- What you have to do:
Until the line containing "4: (151, 265, 1.28)" has been reproduced, keep reproducing each line of the material below exactly, starting with the first.

- Records provided:
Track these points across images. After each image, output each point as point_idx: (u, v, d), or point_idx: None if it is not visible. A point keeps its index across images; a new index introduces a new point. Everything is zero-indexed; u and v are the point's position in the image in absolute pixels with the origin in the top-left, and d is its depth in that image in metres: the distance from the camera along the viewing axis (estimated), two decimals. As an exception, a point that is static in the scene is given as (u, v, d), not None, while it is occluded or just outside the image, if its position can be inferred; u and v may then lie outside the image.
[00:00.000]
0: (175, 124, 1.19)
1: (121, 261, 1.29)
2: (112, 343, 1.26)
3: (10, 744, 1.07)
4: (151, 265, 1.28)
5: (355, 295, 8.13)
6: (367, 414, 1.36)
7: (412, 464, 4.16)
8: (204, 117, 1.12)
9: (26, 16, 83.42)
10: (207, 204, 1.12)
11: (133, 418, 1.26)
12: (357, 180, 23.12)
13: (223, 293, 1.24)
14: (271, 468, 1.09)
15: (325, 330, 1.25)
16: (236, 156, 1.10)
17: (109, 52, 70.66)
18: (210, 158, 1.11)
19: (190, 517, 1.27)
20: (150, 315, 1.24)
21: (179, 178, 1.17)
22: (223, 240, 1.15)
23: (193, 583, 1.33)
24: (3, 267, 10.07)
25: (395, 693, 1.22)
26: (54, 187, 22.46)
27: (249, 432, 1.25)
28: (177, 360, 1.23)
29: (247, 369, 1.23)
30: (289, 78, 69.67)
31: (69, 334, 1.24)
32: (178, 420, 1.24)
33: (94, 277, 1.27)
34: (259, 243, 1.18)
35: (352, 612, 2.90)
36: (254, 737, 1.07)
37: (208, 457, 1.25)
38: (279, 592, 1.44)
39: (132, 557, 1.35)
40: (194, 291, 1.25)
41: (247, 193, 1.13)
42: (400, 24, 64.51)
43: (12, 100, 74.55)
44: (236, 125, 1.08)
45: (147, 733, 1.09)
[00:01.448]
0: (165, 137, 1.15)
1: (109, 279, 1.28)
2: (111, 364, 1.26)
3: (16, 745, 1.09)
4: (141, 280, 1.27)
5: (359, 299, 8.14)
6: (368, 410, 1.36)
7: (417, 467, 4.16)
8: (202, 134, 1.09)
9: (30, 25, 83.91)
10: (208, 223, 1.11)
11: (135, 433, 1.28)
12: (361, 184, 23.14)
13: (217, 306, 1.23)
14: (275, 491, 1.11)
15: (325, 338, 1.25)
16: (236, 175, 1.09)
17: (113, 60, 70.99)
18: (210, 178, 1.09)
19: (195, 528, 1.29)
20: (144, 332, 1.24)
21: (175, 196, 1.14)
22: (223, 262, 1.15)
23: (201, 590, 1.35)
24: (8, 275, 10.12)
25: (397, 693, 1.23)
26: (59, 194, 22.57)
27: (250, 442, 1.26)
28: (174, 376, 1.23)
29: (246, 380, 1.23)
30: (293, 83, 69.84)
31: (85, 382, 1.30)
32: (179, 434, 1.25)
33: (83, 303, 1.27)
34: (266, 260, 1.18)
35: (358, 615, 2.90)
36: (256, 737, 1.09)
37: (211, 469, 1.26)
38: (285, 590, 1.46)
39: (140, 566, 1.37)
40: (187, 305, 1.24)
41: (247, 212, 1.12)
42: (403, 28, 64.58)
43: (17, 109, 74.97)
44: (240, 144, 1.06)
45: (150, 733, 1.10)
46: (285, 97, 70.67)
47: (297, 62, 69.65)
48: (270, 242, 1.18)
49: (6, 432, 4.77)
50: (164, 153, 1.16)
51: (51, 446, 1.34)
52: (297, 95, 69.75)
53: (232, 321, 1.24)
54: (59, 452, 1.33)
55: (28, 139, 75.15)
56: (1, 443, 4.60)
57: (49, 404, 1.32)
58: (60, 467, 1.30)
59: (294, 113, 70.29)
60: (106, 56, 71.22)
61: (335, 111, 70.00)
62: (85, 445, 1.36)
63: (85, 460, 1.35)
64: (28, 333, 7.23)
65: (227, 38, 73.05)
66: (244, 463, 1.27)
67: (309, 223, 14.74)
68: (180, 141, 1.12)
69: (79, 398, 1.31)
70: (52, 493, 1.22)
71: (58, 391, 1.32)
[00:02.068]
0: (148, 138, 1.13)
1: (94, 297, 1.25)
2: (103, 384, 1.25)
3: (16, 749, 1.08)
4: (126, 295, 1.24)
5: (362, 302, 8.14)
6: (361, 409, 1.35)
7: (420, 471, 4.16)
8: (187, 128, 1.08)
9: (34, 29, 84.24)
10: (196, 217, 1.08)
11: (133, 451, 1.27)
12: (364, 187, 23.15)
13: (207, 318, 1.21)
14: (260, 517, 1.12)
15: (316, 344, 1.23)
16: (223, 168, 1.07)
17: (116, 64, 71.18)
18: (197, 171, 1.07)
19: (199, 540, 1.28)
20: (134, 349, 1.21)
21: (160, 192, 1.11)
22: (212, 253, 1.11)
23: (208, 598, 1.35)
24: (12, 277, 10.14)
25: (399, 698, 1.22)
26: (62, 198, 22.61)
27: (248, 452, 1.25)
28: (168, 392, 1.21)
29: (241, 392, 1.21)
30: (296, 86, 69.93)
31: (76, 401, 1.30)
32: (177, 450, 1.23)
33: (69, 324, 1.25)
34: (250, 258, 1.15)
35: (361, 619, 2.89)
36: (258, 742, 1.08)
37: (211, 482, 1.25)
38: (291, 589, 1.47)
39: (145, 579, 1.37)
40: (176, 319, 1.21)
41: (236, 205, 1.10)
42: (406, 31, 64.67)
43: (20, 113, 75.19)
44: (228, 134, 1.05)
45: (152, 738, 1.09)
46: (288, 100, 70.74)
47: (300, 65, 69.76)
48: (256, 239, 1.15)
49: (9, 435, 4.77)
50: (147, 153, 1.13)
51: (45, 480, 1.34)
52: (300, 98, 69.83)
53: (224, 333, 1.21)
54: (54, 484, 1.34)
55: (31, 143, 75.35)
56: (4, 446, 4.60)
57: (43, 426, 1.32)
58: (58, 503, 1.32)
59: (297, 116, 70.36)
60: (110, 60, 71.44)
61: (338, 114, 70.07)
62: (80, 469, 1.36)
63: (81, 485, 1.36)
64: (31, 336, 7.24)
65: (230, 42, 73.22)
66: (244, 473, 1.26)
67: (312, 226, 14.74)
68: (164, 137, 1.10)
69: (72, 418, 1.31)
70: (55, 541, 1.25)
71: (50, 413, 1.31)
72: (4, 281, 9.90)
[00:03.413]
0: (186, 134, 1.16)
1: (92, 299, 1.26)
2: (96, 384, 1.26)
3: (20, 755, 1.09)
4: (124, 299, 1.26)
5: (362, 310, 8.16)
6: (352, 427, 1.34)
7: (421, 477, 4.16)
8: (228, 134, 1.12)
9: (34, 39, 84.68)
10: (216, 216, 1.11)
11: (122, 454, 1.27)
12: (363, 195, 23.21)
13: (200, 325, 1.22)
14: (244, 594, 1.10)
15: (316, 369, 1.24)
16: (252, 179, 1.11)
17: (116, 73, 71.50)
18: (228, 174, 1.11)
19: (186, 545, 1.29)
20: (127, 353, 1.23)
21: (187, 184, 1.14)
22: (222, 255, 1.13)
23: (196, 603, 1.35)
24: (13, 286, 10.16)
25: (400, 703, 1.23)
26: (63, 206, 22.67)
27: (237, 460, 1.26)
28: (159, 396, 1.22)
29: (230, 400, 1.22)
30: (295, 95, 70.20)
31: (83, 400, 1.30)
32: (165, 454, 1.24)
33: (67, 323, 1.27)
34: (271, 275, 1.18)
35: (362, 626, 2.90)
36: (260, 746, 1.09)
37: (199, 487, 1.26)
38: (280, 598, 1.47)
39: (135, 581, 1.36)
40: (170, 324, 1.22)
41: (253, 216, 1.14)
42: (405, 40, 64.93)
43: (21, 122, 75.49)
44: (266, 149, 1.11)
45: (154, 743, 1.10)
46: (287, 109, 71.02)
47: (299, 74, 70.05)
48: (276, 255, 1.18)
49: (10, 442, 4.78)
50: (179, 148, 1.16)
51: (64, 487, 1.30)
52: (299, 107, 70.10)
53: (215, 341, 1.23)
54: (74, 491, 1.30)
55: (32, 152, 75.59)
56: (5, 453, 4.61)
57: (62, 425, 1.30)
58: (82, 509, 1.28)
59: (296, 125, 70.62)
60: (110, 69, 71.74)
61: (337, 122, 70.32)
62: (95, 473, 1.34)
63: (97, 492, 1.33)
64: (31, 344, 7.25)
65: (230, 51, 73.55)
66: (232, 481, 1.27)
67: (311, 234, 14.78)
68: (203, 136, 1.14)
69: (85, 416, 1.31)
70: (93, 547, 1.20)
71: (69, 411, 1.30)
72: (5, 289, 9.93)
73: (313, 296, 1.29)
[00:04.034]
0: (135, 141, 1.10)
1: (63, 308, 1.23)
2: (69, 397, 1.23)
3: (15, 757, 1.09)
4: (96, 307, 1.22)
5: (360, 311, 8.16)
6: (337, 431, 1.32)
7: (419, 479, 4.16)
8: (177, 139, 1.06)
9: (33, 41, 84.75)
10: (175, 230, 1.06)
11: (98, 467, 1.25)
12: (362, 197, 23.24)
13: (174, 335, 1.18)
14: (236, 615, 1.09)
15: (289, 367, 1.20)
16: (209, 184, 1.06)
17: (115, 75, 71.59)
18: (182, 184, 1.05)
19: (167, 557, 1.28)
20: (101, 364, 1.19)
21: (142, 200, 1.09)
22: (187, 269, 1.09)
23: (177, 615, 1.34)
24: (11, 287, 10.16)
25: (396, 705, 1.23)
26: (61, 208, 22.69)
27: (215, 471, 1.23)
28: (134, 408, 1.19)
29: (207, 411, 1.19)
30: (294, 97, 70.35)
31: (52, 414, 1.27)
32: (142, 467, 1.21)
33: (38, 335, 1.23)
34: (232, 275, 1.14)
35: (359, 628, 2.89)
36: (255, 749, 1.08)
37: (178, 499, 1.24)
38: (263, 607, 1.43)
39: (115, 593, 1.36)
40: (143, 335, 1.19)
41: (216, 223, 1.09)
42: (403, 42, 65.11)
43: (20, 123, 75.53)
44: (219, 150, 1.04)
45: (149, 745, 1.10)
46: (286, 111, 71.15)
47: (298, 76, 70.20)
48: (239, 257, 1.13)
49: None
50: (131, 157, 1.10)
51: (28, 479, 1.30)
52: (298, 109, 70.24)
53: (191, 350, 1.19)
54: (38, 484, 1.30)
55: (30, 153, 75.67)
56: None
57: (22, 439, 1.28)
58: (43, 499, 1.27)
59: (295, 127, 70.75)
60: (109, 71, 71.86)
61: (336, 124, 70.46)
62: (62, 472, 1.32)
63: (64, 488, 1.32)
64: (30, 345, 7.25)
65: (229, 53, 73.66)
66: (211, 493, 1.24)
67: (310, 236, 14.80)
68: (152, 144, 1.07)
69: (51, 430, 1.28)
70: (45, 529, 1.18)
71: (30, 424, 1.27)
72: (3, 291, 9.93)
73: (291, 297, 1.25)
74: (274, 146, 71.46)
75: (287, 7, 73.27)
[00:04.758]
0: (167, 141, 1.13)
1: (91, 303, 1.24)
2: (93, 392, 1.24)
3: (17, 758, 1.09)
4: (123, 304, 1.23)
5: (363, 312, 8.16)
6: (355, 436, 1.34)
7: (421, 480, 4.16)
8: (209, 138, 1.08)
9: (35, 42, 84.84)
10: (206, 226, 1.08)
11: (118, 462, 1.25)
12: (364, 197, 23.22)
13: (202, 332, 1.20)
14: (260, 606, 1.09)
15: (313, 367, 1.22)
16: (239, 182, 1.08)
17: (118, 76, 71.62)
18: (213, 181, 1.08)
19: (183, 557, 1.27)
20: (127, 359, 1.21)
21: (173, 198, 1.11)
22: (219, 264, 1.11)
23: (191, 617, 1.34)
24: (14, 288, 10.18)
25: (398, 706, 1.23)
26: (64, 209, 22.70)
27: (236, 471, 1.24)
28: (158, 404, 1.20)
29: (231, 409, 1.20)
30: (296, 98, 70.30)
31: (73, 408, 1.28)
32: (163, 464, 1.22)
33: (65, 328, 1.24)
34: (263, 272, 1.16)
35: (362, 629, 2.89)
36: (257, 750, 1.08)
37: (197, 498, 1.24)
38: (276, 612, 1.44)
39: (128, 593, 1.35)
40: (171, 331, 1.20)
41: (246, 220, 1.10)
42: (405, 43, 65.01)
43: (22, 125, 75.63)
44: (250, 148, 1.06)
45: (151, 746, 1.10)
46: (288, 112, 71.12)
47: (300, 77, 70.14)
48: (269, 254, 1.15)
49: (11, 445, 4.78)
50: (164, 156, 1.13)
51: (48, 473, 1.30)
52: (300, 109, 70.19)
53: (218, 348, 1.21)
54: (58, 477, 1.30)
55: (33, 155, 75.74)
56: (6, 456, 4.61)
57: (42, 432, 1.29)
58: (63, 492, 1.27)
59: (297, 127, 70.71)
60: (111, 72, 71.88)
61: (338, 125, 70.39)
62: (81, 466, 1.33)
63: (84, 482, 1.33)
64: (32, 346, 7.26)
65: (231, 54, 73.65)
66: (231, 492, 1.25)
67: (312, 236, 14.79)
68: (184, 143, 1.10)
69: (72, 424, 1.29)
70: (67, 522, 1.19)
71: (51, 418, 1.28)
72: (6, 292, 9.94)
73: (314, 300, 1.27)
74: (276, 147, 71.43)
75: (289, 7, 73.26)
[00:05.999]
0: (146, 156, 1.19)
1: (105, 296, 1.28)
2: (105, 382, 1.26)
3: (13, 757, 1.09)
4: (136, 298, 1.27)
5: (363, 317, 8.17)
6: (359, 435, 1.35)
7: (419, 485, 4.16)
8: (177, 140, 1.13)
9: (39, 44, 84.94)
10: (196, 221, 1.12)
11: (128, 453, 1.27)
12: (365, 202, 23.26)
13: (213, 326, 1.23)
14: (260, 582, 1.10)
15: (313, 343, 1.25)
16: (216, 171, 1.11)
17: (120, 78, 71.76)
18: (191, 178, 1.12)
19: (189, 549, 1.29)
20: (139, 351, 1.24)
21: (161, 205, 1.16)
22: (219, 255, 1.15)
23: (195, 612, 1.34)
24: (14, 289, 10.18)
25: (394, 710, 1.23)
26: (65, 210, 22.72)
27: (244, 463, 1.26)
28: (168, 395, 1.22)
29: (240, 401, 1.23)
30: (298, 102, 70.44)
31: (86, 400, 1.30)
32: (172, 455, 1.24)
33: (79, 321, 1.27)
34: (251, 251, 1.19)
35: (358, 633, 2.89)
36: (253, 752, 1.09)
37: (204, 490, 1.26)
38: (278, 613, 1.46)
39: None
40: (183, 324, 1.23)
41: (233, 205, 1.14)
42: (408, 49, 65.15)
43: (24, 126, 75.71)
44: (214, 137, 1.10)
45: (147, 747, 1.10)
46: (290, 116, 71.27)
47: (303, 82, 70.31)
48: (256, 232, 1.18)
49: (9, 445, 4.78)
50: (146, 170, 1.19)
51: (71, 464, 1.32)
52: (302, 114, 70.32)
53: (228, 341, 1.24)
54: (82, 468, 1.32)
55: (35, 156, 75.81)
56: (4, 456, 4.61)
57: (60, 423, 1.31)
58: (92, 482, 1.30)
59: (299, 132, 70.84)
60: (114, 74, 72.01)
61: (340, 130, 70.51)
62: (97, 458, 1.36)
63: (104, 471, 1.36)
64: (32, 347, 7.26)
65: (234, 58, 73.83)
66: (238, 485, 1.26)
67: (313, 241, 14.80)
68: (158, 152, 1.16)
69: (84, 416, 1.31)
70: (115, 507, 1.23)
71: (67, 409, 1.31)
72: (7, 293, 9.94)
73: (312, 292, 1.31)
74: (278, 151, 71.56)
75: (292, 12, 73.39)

- Your solution:
Track these points across images. After each image, output each point as point_idx: (u, v, d), or point_idx: None if it is not visible. A point keeps its index across images; a new index introduces a new point. Everything is zero-indexed; u and v are the point's position in the image in absolute pixels with the origin in the top-left, and d is its depth in that image in metres: the distance from the camera along the viewing axis (estimated), two decimals. As an exception, a point that is static in the scene is given as (u, v, d), not None, while it is occluded or just outside the image, if its position can be inferred; u and v may then lie outside the image.
[00:00.000]
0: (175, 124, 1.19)
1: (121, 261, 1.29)
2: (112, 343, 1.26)
3: (10, 744, 1.07)
4: (151, 265, 1.28)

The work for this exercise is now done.